Dry conditions across Simcoe County vary from place to place, leading some municipalities to impose burning bans while others are keeping a very close eye on the forecast.
This isn’t the first dry summer Barrie Deputy Fire Chief Jeff Weber has seen.
“There has been drier times,” he said. “I don’t think we’re at an extreme level at this point yet, certainly not in the city of Barrie.
“Yes, we are trending in that direction, toward a drier season,” Weber added. “Of course, the more hot days we get, the more we’re going to end up in that place a lot faster.”
Weber said there is rain forecasted for Friday and Monday.
“We do tend to keep an eye on our forecast through these months when there’s a potential or a possibility (for more dangerous conditions),” he said. “You can just look at the cornfields in different areas to see how much the corn is starting to curl and dry up.
“I don’t know if it’s a true indicator, but I’m going by one right now and the corn is actually quite healthy,” Weber said with a chuckle. “But I also know closer to Barrie there are spots that are pretty dry.”
Many municipalities, including Barrie, Collingwood and Bradford West Gwillimbury, require a permit to burn in your yard using a solid fuel-burning appliance.
The fire danger rating ranges across the county, including the Orillia at ‘moderate’, meaning burn with caution, while Barrie and Bradford West Gwillimbury have their rating at ‘high’, stipulating only fires for cooking.
“Municipalities are changing weekly, depending on how much rain they are receiving,” Weber said. “One of the things that has created a disparity in the fire danger ratings is the amount of rain each municipality has received over the last week.”
While one place may receive a welcomed downpour, other places have had nary a drop and remain bone dry.
At the ‘high’ level, ‘more forest fuels will ignite easily and spread rapidly, (so) control would be difficult’.
With that also comes a little common sense.
“We have a bylaw in place for solid fuel-burning appliances, with the expectation that people are following the bylaw,” Weber said. “They should be burning safely and smaller than some open burns would be in other places.”
In Orillia, there is a an open-air burning bylaw that outlines when and where you can burn on your property.
In Ramara Township, where a massive fire ate up 225 acres of land on the weekend, a total fire ban is in place.
The fire danger rating in Ramara is ‘extreme’, meaning ‘forest fuels are dry and explosive. Sparks will ignite fuels easily and spread would be rapid; virtually impossible to control.’
Ramara Township Fire Chief Dave McCarthy said there seems to be no end in sight.

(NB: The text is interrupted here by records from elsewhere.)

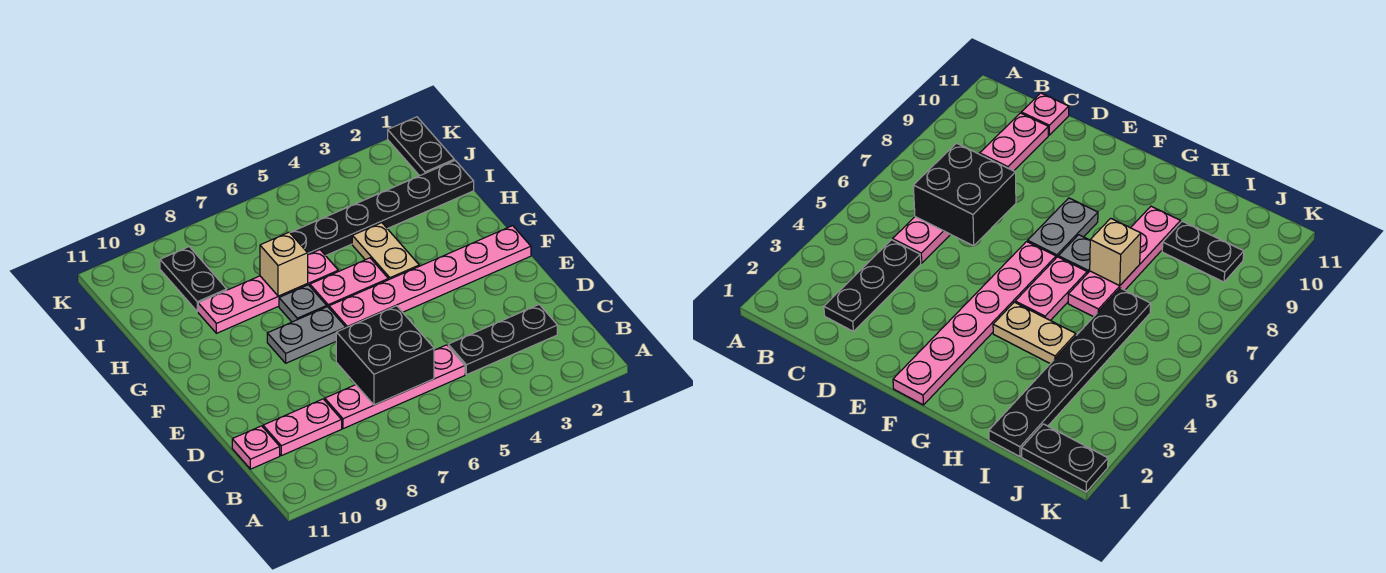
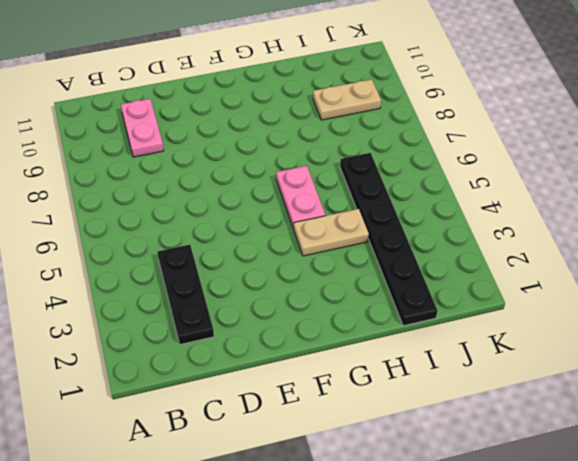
tan plate I9:J9 level 1 -> black plate I9:J9 level 1
none -> pink plate C5:C8 level 1
none -> pink plate C11 level 1
none -> pink plate F1:F6 level 1

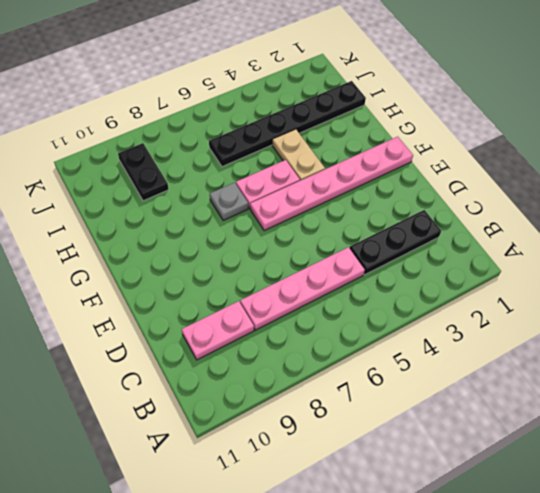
none -> pink plate C11 level 1
none -> grey plate F7:F8 level 1
none -> pink plate H6:H9 level 1

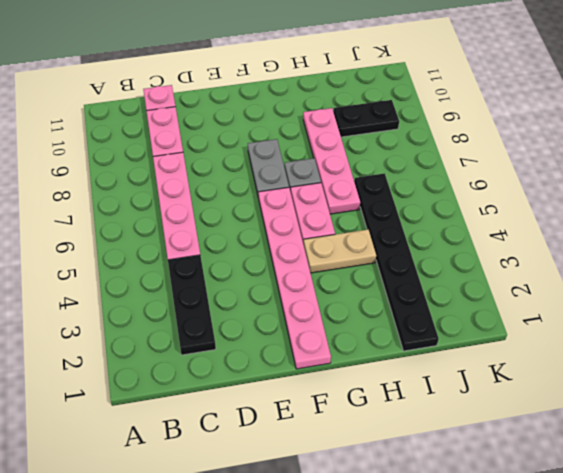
none -> black plate J1:K1 level 1
none -> black brick C6:D7 level 2
none -> tan brick H7 level 2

“The conditions are very bad and continue to worsen daily,” he said. “I have seen this in years past, but typically later in the season.”
A weekend fire in Ramara, located outside Orillia, illustrates exactly how dry the conditions are and how fast a blaze can spread.
The call came in around 11 p.m., Friday, from a passerby who spotted a grass fire covering approximately 40 acres, McCarthy said.
Firefighters responded from all of the township’s stations and with all of its trucks.
“But with the high winds, the fire grew and travelled fast,” said McCarthy, who called in additional support from Ministry of Natural Resources and Forestry water bombers.
McCarthy said there were fire crews from Kawartha Lakes, Rama and Brock Township battling the blaze. In addition to Ramara firefighters, between 50 and 60 firefighters were on scene at its height.
“We gained control that evening around (7 p.m., Saturday) with approximately 225 acres burned,” McCarthy said.
“These type of fires, though, are very difficult to totally extinguish and we continue to work this site daily and will likely be on the scene until a significant rain,” added McCarthy, who called it “a huge burden for on a small community.”
McCarthy said no definitive cause has been determined, but a lightning strike is suspected due to the remote area where it occurred.